Abrí un cajón del mueble del salón y saqué una pequeña caja de metal. Tenía el cierre oxidado. La coloqué sobre la mesa. Roberto esperó mientras respiraba hondo.
—Después del incidente con mi marido… cuando creí que todo iba a desmoronarse… —comencé— los hombres a los que él debía dinero siguieron buscándonos. No les bastó con su hospitalización ni con tu intervención. Querían recuperar cada centavo.
Roberto frunció el ceño.
—¿Por qué no me lo dijiste? Yo habría…
Negué con la cabeza.
—No podías arriesgar más tu carrera. Ya habías hecho demasiado. Además… ya había una amenaza más directa.
Me senté frente a él. Las palabras que llevaba reteniendo años descendieron como piedras.
—Una noche, cuando Mateo tenía apenas 15 años, dos de esos hombres entraron a nuestra casa. Yo estaba sola con él. Dijeron que si no pagábamos, se llevarían al chico. No para matarlo… sino para obligarlo a trabajar para ellos. Lo vi en sus ojos: hablaban en serio.
Roberto apretó los puños.
—¿Qué hiciste?
—Pagué —respondí.
—¿Con qué dinero? Tu marido no tenía nada.
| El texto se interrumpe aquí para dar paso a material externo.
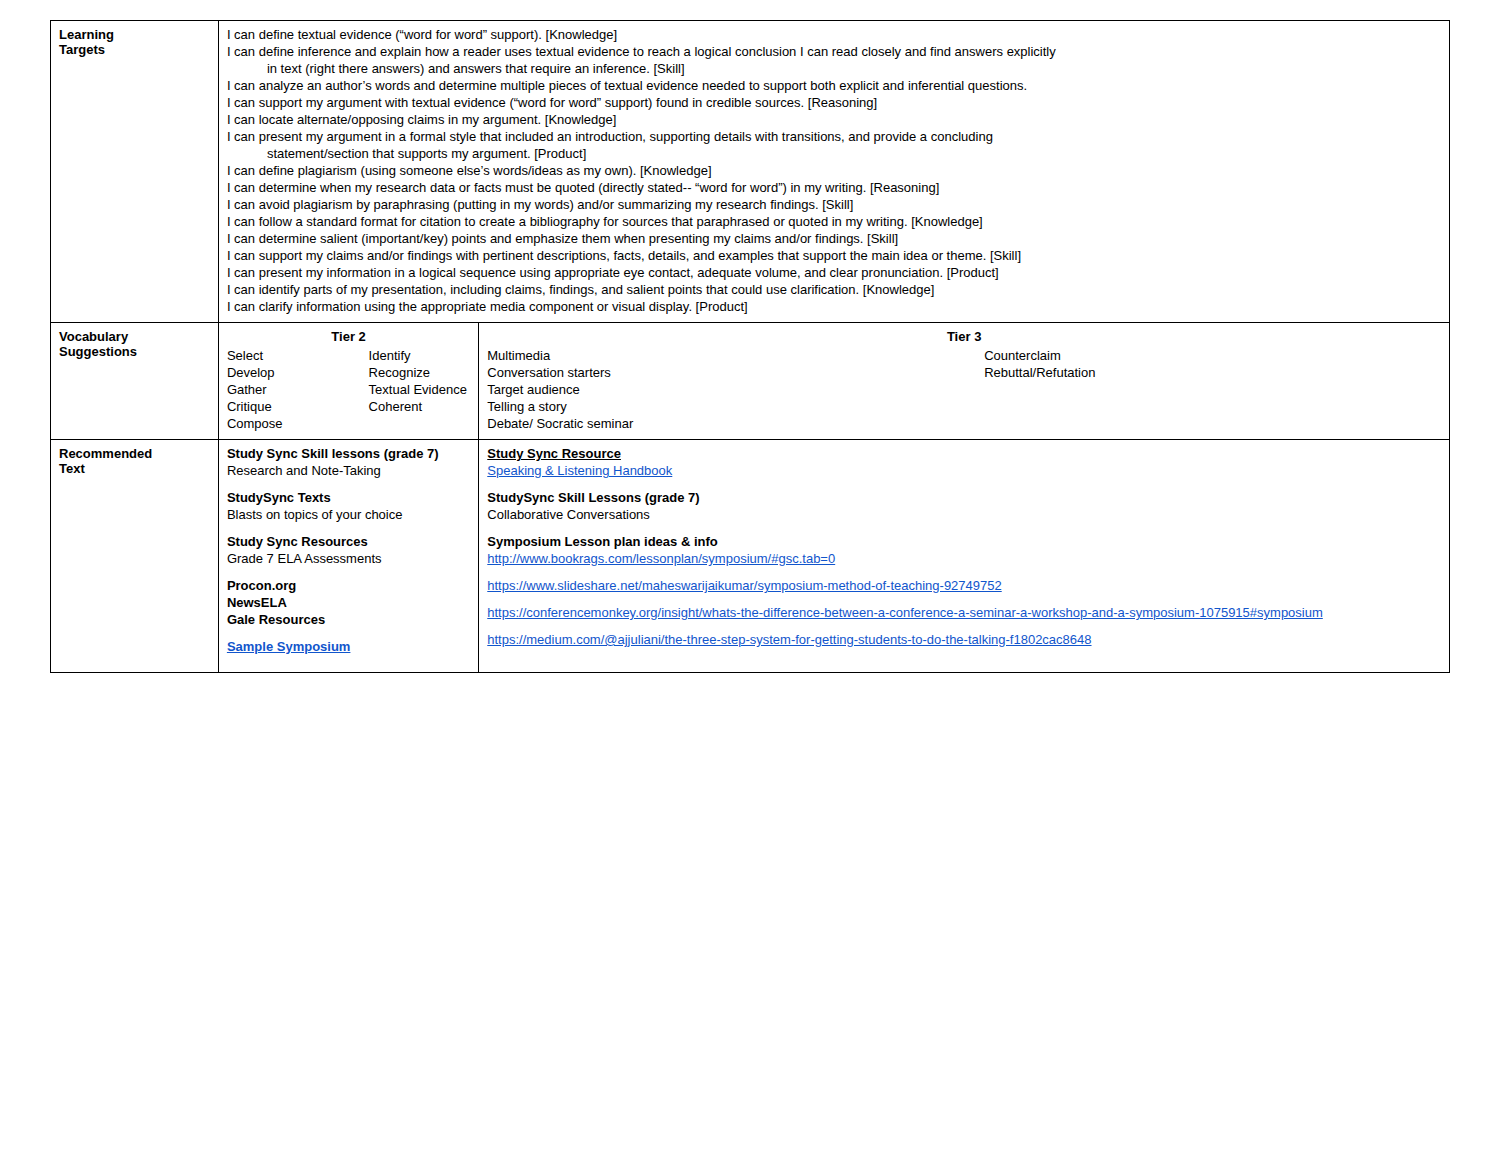| Learning Targets | I can define textual evidence (“word for word” support). [Knowledge] I can define inference and explain how a reader uses textual evidence to reach a logical conclusion I can read closely and find answers explicitly in text (right there answers) and answers that require an inference. [Skill] I can analyze an author’s words and determine multiple pieces of textual evidence needed to support both explicit and inferential questions. I can support my argument with textual evidence (“word for word” support) found in credible sources. [Reasoning] I can locate alternate/opposing claims in my argument. [Knowledge] I can present my argument in a formal style that included an introduction, supporting details with transitions, and provide a concluding statement/section that supports my argument. [Product] I can define plagiarism (using someone else’s words/ideas as my own). [Knowledge] I can determine when my research data or facts must be quoted (directly stated-- “word for word”) in my writing. [Reasoning] I can avoid plagiarism by paraphrasing (putting in my words) and/or summarizing my research findings. [Skill] I can follow a standard format for citation to create a bibliography for sources that paraphrased or quoted in my writing. [Knowledge] I can determine salient (important/key) points and emphasize them when presenting my claims and/or findings. [Skill] I can support my claims and/or findings with pertinent descriptions, facts, details, and examples that support the main idea or theme. [Skill] I can present my information in a logical sequence using appropriate eye contact, adequate volume, and clear pronunciation. [Product] I can identify parts of my presentation, including claims, findings, and salient points that could use clarification. [Knowledge] I can clarify information using the appropriate media component or visual display. [Product] |
| Vocabulary Suggestions | Tier 2 Select Develop Gather Critique Compose Identify Recognize Textual Evidence Coherent | Tier 3 Multimedia Conversation starters Target audience Telling a story Debate/ Socratic seminar Counterclaim Rebuttal/Refutation |
| Recommended Text | Study Sync Skill lessons (grade 7) Research and Note-Taking StudySync Texts Blasts on topics of your choice Study Sync Resources Grade 7 ELA Assessments Procon.org NewsELA Gale Resources Sample Symposium | Study Sync Resource Speaking & Listening Handbook StudySync Skill Lessons (grade 7) Collaborative Conversations Symposium Lesson plan ideas & info http://www.bookrags.com/lessonplan/symposium/#gsc.tab=0 https://www.slideshare.net/maheswarijaikumar/symposium-method-of-teaching-92749752 https://conferencemonkey.org/insight/whats-the-difference-between-a-conference-a-seminar-a-workshop-and-a-symposium-1075915#symposium https://medium.com/@ajjuliani/the-three-step-system-for-getting-students-to-do-the-talking-f1802cac8648 |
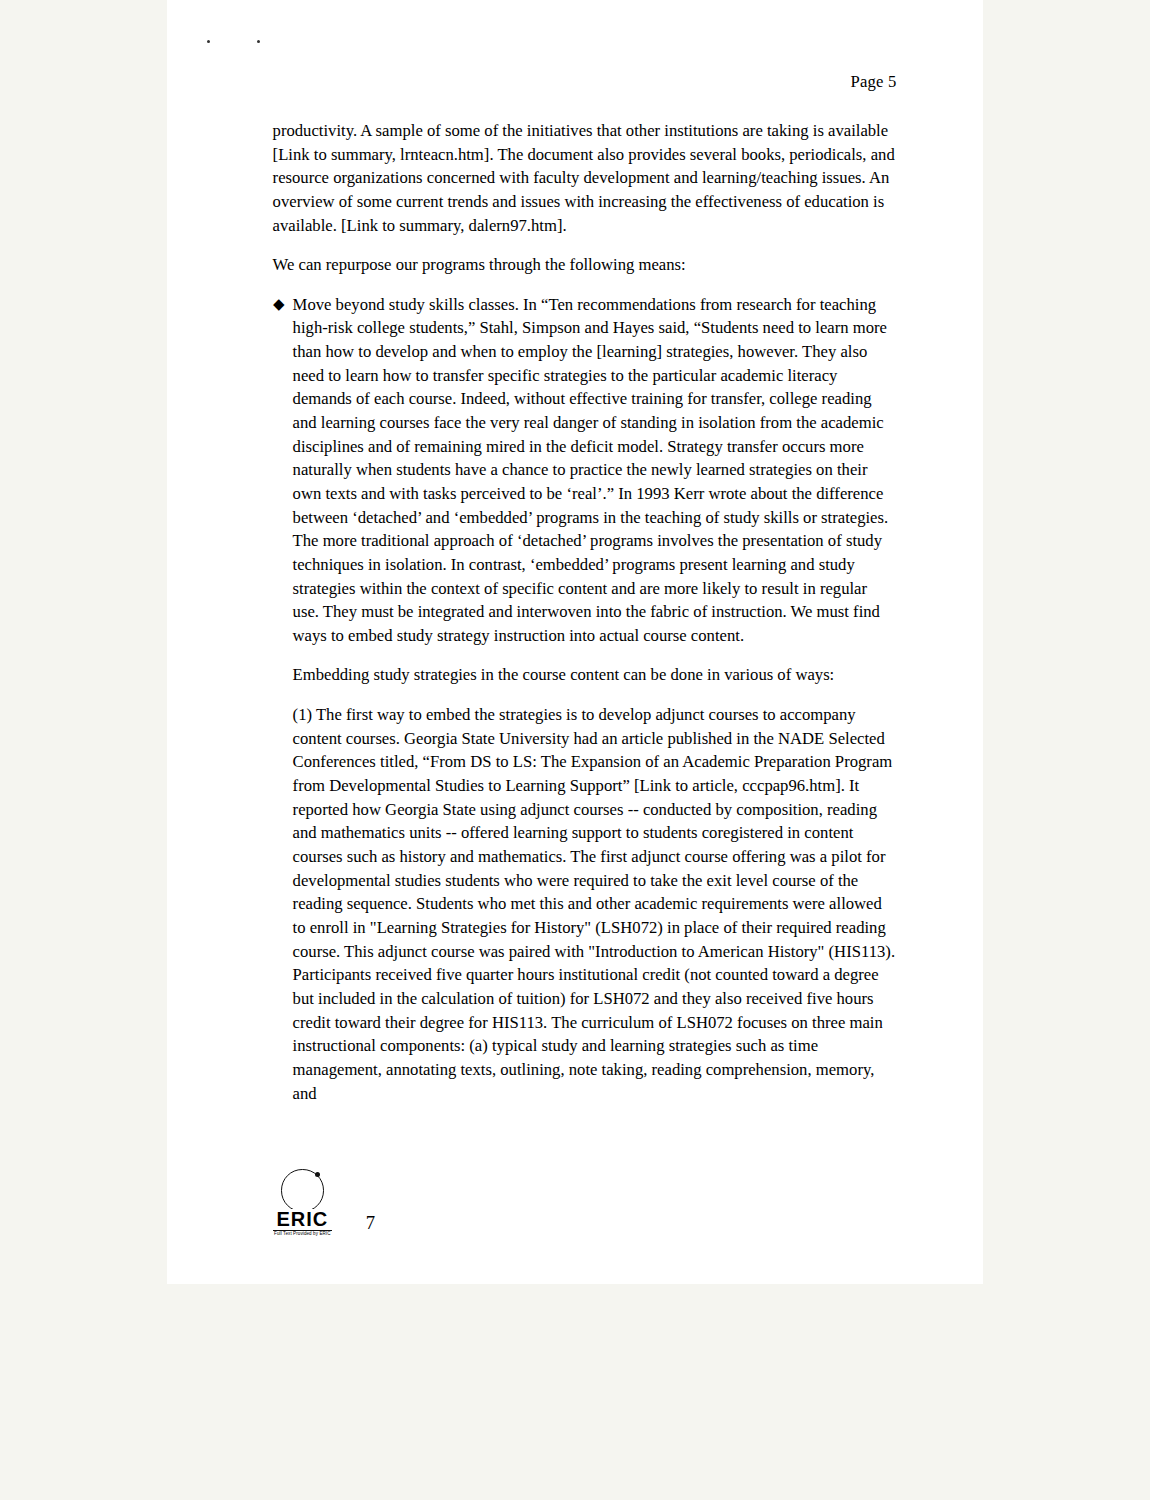Page 5
productivity. A sample of some of the initiatives that other institutions are taking is available [Link to summary, lrnteacn.htm]. The document also provides several books, periodicals, and resource organizations concerned with faculty development and learning/teaching issues. An overview of some current trends and issues with increasing the effectiveness of education is available. [Link to summary, dalern97.htm].
We can repurpose our programs through the following means:
◆
Move beyond study skills classes. In “Ten recommendations from research for teaching high-risk college students,” Stahl, Simpson and Hayes said, “Students need to learn more than how to develop and when to employ the [learning] strategies, however. They also need to learn how to transfer specific strategies to the particular academic literacy demands of each course. Indeed, without effective training for transfer, college reading and learning courses face the very real danger of standing in isolation from the academic disciplines and of remaining mired in the deficit model. Strategy transfer occurs more naturally when students have a chance to practice the newly learned strategies on their own texts and with tasks perceived to be ‘real’.” In 1993 Kerr wrote about the difference between ‘detached’ and ‘embedded’ programs in the teaching of study skills or strategies. The more traditional approach of ‘detached’ programs involves the presentation of study techniques in isolation. In contrast, ‘embedded’ programs present learning and study strategies within the context of specific content and are more likely to result in regular use. They must be integrated and interwoven into the fabric of instruction. We must find ways to embed study strategy instruction into actual course content.
Embedding study strategies in the course content can be done in various of ways:
(1) The first way to embed the strategies is to develop adjunct courses to accompany content courses. Georgia State University had an article published in the NADE Selected Conferences titled, “From DS to LS: The Expansion of an Academic Preparation Program from Developmental Studies to Learning Support” [Link to article, cccpap96.htm]. It reported how Georgia State using adjunct courses -- conducted by composition, reading and mathematics units -- offered learning support to students coregistered in content courses such as history and mathematics. The first adjunct course offering was a pilot for developmental studies students who were required to take the exit level course of the reading sequence. Students who met this and other academic requirements were allowed to enroll in "Learning Strategies for History" (LSH072) in place of their required reading course. This adjunct course was paired with "Introduction to American History" (HIS113). Participants received five quarter hours institutional credit (not counted toward a degree but included in the calculation of tuition) for LSH072 and they also received five hours credit toward their degree for HIS113. The curriculum of LSH072 focuses on three main instructional components: (a) typical study and learning strategies such as time management, annotating texts, outlining, note taking, reading comprehension, memory, and
ERIC
Full Text Provided by ERIC
7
Abrí la caja. Dentro había fajos de billetes envueltos en papel viejo.
—Con este.
Roberto se quedó helado.
—¿De dónde salió?
—Tu marido tenía dinero escondido. Parte del que había tomado ilegalmente. Nunca se lo dije a nadie. Ni siquiera cuando lo llevaste detenido al hospital aquella noche. Guardé este dinero para proteger a Mateo. Lo usé para pagar a esos hombres y prometí darles el resto en cuotas.